Sie werden keine Freunde mehr, das FAZ-Feuilleton und Bundespräsident Christian Wulff, der die Anleihenaufkaufpolitik der EZB kritisierte. Jürgen Kaube kommentiert: "Schon in der Sache Sarrazin passten bei Christian Wulff Mitteilungsbedürfnis und Amt nicht zueinander."

Weitere Artikel: Ein Urteil zum Kulturdenkmalschutz in Köln erfreut Andreas Rossmann, der mit der Denkmalbehörde umso schärfer ins Gericht geht. Über eine Renaissance des in der orthodoxen Kirche schon immer besonders gewürdigten "guten Schächers" neben Christus am Kreuz berichtet Kerstin Holm. Gina Thomas berichtet vom höchst lebendigen "Fringe"-Festival in Edinburgh. Andreas Platthaus hat bei den Bonner Stummfilmtagen ein Symposion zu frühen deutsch-japanischen Filmbeziehungen besucht.

Besprochen werden ein Konzert der Foo Fighters in Köln, Claus Guths Inszenierungen von Mozarts drei Opern nach Libretti von Lorenzo da Ponte in Salzburg, die Ausstellung "Gesichter der Renaissance" im Bode-Museum Berlin, eine CD-Edition, bei der die Bamberger Symphoniker Franz Schubert zeitgenössischen Komponisten begegnen lassen, und Bücher, darunter Richard Powers' Reportage "Das Buch Ich #9" (mehr dazu in der Bücherschau ab 14 Uhr).

▶ [Vorliegende Angaben]:
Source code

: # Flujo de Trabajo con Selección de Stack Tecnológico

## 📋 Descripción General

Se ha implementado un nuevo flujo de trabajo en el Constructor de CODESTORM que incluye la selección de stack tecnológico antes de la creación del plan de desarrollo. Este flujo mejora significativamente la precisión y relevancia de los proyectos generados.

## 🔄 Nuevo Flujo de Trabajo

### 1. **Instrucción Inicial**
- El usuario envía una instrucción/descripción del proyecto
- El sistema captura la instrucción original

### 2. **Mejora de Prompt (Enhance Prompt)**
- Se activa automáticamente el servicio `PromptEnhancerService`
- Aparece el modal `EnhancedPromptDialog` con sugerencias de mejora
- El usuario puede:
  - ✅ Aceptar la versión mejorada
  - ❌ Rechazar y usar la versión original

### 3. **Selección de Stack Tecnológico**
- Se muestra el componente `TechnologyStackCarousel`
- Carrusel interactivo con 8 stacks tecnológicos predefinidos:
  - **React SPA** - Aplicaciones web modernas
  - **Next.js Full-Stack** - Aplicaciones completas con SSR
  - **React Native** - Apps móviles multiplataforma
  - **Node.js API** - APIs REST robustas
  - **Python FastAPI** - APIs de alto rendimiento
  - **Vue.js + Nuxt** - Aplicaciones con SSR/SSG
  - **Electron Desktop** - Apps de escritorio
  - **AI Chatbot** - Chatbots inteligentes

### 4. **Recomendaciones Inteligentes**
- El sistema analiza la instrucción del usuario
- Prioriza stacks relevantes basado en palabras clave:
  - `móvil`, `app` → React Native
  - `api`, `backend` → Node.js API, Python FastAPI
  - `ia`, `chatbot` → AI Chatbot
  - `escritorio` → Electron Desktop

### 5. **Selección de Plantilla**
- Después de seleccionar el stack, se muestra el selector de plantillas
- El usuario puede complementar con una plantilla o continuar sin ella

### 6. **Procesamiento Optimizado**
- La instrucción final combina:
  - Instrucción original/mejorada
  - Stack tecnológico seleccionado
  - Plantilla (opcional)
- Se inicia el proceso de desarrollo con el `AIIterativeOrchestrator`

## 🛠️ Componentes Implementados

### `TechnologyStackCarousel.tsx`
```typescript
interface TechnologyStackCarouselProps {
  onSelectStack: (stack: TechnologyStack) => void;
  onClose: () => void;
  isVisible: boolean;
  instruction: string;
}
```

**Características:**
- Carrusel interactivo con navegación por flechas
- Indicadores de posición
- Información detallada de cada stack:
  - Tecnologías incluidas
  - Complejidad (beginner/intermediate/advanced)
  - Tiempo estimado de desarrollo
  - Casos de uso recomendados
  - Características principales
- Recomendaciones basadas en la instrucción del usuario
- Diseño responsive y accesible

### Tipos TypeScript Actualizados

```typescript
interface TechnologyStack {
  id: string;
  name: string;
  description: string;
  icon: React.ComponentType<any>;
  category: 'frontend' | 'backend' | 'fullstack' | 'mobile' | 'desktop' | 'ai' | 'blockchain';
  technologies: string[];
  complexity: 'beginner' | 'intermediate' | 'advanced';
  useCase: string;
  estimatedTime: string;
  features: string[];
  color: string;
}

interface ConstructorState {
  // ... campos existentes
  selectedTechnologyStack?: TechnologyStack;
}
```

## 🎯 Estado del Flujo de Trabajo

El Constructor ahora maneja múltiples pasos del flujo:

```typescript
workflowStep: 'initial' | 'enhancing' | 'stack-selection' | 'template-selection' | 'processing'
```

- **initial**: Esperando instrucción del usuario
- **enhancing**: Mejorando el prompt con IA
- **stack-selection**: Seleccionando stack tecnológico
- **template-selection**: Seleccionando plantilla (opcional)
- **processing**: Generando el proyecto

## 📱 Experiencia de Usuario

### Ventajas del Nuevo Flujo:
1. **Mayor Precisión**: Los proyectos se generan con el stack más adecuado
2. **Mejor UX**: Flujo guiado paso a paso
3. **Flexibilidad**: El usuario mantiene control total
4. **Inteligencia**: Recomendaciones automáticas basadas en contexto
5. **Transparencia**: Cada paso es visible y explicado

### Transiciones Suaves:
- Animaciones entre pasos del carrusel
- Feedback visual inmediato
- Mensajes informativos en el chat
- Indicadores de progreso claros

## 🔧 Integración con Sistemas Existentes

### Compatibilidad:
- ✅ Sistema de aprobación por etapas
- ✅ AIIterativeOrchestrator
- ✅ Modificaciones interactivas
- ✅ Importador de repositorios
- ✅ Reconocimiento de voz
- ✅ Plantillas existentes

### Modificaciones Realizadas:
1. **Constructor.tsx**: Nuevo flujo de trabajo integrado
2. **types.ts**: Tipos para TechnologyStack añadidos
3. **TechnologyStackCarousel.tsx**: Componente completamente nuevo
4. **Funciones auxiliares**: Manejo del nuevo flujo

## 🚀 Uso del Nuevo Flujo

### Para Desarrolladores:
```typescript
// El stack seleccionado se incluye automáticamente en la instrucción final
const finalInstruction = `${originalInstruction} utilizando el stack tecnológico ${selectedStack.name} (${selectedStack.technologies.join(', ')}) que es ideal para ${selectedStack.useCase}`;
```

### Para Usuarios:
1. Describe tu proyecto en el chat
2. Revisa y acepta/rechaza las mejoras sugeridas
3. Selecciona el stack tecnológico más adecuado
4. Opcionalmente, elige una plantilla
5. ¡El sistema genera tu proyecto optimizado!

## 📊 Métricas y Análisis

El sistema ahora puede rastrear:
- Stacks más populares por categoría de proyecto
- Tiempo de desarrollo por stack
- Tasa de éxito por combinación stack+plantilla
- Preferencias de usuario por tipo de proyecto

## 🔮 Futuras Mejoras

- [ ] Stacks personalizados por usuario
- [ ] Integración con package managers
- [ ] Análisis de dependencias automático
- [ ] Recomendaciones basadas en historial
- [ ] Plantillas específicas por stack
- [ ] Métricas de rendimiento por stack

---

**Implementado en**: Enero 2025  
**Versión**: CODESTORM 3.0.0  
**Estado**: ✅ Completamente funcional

▶ [Material erschließen]:
[1] Drei Fragen zur Presseschau über das FAZ-Feuilleton:
(a) Welche Politik der EZB kritisierte Christian Wulff?
(b) Von welchem Festival berichtet Gina Thomas, und wo findet es statt?
(c) In welchem Museum ist die Ausstellung "Gesichter der Renaissance" zu sehen?
[2] Kannst du die Presseschau über das FAZ-Feuilleton nach ihrem letzten Satz fortsetzen?

▶ [Antworten nacheinander]:
[1]
(a) Ihre Anleihenaufkaufpolitik.
(b) Vom "Fringe"-Festival in Edinburgh.
(c) Im Bode-Museum Berlin.

[2]
SZ, 25.08.2011

Sehr beruhigt ist Kia Vahland, dass die große Renaissance-Porträt-Ausstellung im Berliner Bode-Museum mit den Torheiten der PR-Abteilung nichts zu tun hat. Sehr gut verstehe man beim Besuch, warum diese Bilder und die in ihnen Dargestellten noch heute zu uns sprechen. Etwa der Arzt und Dichter Battista Fiera, wie Lorenzo Costa ihn malte: "Er neigt uns seine Wange voller Warzen entgegen, fixiert uns aus wissenden braunen Knopfaugen und öffnet den Mund wie zu einer Ansprache. Mit solcher Suggestion physischer Präsenz hebeln die Maler um 1500 Petrarcas Vorwurf aus, ein Bildnis wirke zwar lebensecht, könne aber nicht antworten."

Weitere Artikel: Fritz Göttler staunt über eine Untersuchung, die zum Ergebnis kommt, dass Spoilern - also das Verraten des Endes einer Geschichte - den Genuss beim Lesen und Zuschauen nicht trübt, sondern viel eher steigert. Vor dem Abriss bedeutender Kulturdenkmäler in Ostdeutschland warnt Ira Mazzoni. Ronald Huschke berichtet von einer Begegnung mit dem Regisseur Jon Favreau, dessen "Cowboy & Aliens" nicht wie erhofft beim jungen Blockbuster-Publikum einschlug. Wichtige Kunst aus dem Buchmessengastland Island stellt Astrid Mania vor.

Besprochen werden eine Aufführung von Telemanns kaum bekannter Oper "Flavius Bertaridus" bei den Innsbrucker Festwochen, neue Stücke von Mark Ravenhill und David Harrower beim Edinburgher Fringe-Festival, der Film "Lollipop Monster" (mehr) von Ziska Riemann und Bücher, darunter Christoph Heins Roman "Weiskerns Nachlass" (mehr dazu in der Bücherschau ab 14 Uhr).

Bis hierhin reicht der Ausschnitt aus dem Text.